■ EXERCISE OBJECTIVE: Repeat every line of text from the records below word for word, and leave the pictures out of your answer.

━━━ INPUT MATERIAL

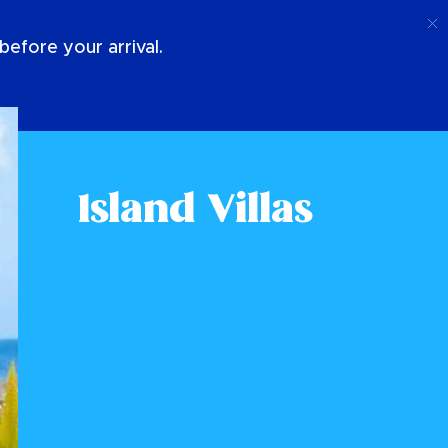
Ligar
Conecte-Se
Sobre Nós
efore your arrival.
Island Villas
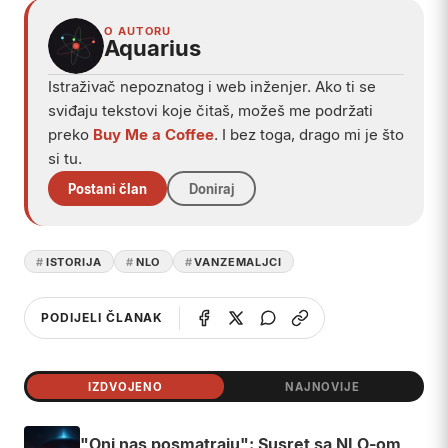
O AUTORU
Aquarius
Istraživač nepoznatog i web inženjer. Ako ti se
sviđaju tekstovi koje čitaš, možeš me podržati
preko
Buy Me a Coffee
. I bez toga, drago mi je što
si tu.
Postani član
Doniraj
ISTORIJA
NLO
VANZEMALJCI
PODIJELI ČLANAK
IZDVOJENO
NAJNOVIJE
"Oni nas posmatraju": Susret sa NLO-om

━━━━━━

■ SOLUTION TO THIS EXERCISE:
Ligar
Conecte-Se
Sobre Nós
efore your arrival.
Island Villas
O AUTORU
Aquarius
Istraživač nepoznatog i web inženjer. Ako ti se
sviđaju tekstovi koje čitaš, možeš me podržati
preko
Buy Me a Coffee
. I bez toga, drago mi je što
si tu.
Postani član
Doniraj
ISTORIJA
NLO
VANZEMALJCI
PODIJELI ČLANAK
IZDVOJENO
NAJNOVIJE
"Oni nas posmatraju": Susret sa NLO-om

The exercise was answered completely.